Since the thumb has only two phalanges, only two joints can potentially dislocate – the interphalangeal (IP) joint or the metacarpophalangeal (MCP) joint. Dislocations of the MCP joint of the thumb are fairly common, but can be complex injuries and difficult to reduce. They most often occur when a fall produces a forceful hyperextension of the thumb on an extended hand.

Pain may be mild to moderate, and swelling may be evident.

Dislocations of the thumb are generally best corrected with open reduction in order to directly reposition the tissue and bone. Failure to sufficiently correct the dislocation of a thumb could result in instability, chronic joint stiffness, an inability to flex and extend the thumb in a normal way – and eventually arthritis.


When a fracture is involved in a thumb injury it becomes a more serious problem – as it hinders the ability to grasp items in the hand and increases the risk of arthritis later in life.

Thumb fractures generally occur when they are placed under direct stress such as in a fall or injuries incurred in some ball sports. Though, some may be caused indirectly by an unusual twisting and muscle contraction. Those involved in contact sports as well as those with a history of bone disease or calcium deficiency are at particular risk.

Fractures are named based on the type and location of the break. Those involving joints are always more difficult to treat and are at greater risk for complications.

Symptoms include severe pain, swelling, reduced thumb movement, and sensitivity.

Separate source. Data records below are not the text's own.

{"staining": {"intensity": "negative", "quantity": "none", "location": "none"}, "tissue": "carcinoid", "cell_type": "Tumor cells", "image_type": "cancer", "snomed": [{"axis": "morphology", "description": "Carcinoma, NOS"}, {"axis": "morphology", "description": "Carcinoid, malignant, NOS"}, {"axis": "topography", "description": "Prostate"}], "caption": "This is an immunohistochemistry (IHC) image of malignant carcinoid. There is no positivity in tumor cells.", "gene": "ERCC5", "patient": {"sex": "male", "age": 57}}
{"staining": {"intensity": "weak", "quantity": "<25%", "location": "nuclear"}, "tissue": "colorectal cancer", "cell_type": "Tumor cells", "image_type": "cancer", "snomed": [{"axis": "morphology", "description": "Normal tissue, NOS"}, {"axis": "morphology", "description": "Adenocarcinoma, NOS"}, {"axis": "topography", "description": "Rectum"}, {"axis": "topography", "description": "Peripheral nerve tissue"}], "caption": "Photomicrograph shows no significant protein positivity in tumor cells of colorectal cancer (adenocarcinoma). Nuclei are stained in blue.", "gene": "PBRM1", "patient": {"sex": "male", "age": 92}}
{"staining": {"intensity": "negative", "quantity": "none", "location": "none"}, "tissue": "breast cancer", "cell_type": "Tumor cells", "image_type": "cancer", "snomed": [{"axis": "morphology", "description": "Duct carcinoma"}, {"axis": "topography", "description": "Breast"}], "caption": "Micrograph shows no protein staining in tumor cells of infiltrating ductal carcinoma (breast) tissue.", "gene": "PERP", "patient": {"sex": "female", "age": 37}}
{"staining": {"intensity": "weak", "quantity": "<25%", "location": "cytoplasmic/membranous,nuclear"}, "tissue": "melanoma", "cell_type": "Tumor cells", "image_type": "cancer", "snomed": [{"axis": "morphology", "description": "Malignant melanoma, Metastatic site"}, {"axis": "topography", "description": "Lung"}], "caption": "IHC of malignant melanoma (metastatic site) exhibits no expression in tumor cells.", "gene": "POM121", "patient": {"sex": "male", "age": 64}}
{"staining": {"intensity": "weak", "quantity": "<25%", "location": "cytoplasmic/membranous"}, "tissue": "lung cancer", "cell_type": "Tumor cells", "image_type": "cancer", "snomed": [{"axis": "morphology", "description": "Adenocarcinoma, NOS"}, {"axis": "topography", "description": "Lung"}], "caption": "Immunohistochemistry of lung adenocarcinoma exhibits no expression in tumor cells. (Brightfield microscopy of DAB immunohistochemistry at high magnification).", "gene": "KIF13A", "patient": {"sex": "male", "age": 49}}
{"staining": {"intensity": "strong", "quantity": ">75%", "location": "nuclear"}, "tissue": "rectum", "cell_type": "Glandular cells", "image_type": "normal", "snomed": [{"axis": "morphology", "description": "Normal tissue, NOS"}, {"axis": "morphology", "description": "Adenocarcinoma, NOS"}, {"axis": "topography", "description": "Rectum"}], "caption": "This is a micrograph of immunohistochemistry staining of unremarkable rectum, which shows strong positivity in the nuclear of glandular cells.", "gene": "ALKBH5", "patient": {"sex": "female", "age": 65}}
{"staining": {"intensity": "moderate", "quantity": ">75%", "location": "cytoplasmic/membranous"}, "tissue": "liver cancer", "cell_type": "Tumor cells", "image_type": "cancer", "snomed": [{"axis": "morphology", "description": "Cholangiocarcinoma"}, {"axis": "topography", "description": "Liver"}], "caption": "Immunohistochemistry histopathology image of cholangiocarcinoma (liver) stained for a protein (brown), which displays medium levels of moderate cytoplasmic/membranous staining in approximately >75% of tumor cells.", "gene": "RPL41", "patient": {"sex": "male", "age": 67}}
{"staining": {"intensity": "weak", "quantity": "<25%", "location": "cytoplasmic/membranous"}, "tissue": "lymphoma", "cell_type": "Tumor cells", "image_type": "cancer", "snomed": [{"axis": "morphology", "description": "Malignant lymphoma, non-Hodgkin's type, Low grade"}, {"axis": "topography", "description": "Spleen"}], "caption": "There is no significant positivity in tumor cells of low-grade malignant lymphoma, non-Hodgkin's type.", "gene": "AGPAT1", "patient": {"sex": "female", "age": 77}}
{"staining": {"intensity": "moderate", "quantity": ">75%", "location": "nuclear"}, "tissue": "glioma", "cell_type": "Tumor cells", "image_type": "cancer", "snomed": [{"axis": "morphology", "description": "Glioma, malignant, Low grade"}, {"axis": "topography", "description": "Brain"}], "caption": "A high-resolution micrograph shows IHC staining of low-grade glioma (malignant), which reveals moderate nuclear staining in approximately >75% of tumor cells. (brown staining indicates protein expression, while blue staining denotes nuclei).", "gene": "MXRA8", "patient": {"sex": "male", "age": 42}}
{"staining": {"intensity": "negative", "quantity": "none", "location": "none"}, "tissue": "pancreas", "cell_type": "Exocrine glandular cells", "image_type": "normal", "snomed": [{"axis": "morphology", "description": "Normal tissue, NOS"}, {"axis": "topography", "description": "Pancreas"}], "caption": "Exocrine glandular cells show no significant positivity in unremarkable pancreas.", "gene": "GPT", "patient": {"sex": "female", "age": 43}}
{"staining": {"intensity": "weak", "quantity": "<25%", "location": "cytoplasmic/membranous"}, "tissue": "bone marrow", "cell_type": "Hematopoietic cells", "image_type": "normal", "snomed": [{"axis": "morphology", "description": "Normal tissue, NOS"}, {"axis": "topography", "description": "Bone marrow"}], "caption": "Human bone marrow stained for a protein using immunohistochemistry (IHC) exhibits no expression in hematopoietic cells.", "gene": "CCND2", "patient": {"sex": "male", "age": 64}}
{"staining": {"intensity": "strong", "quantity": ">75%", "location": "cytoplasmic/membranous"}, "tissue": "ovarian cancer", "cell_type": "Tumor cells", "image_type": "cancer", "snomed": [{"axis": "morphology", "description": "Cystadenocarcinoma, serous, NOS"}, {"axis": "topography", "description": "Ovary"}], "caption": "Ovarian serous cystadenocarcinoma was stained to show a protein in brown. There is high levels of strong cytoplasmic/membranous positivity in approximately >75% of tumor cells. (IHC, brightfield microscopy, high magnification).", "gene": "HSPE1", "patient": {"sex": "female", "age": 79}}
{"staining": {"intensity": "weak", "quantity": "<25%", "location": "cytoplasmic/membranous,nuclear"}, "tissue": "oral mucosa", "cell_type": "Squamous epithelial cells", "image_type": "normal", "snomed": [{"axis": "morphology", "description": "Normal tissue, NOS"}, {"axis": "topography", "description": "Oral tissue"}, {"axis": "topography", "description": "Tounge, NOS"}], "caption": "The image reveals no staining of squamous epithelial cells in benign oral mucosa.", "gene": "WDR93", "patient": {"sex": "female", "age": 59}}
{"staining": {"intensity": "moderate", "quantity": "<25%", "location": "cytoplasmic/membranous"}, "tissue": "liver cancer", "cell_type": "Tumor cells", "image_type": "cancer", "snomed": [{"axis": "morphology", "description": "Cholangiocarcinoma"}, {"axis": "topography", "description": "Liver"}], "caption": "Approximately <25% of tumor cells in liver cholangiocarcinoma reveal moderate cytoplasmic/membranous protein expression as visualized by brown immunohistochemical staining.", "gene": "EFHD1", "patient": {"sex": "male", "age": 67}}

Prompt and proper treatment of joint injuries to the hands reduces the risk of other conditions. Initially, rest, cold compression, and elevation are advised. A splint to help maintain the thumb in position is also encouraged until appropriate treatment is determined.

If treating a fracture that is not displaced, a thumb spica cast may be all that is indicated to realign the bones. For more severe fractures of the thumb, surgical treatment and internal fixation may be required.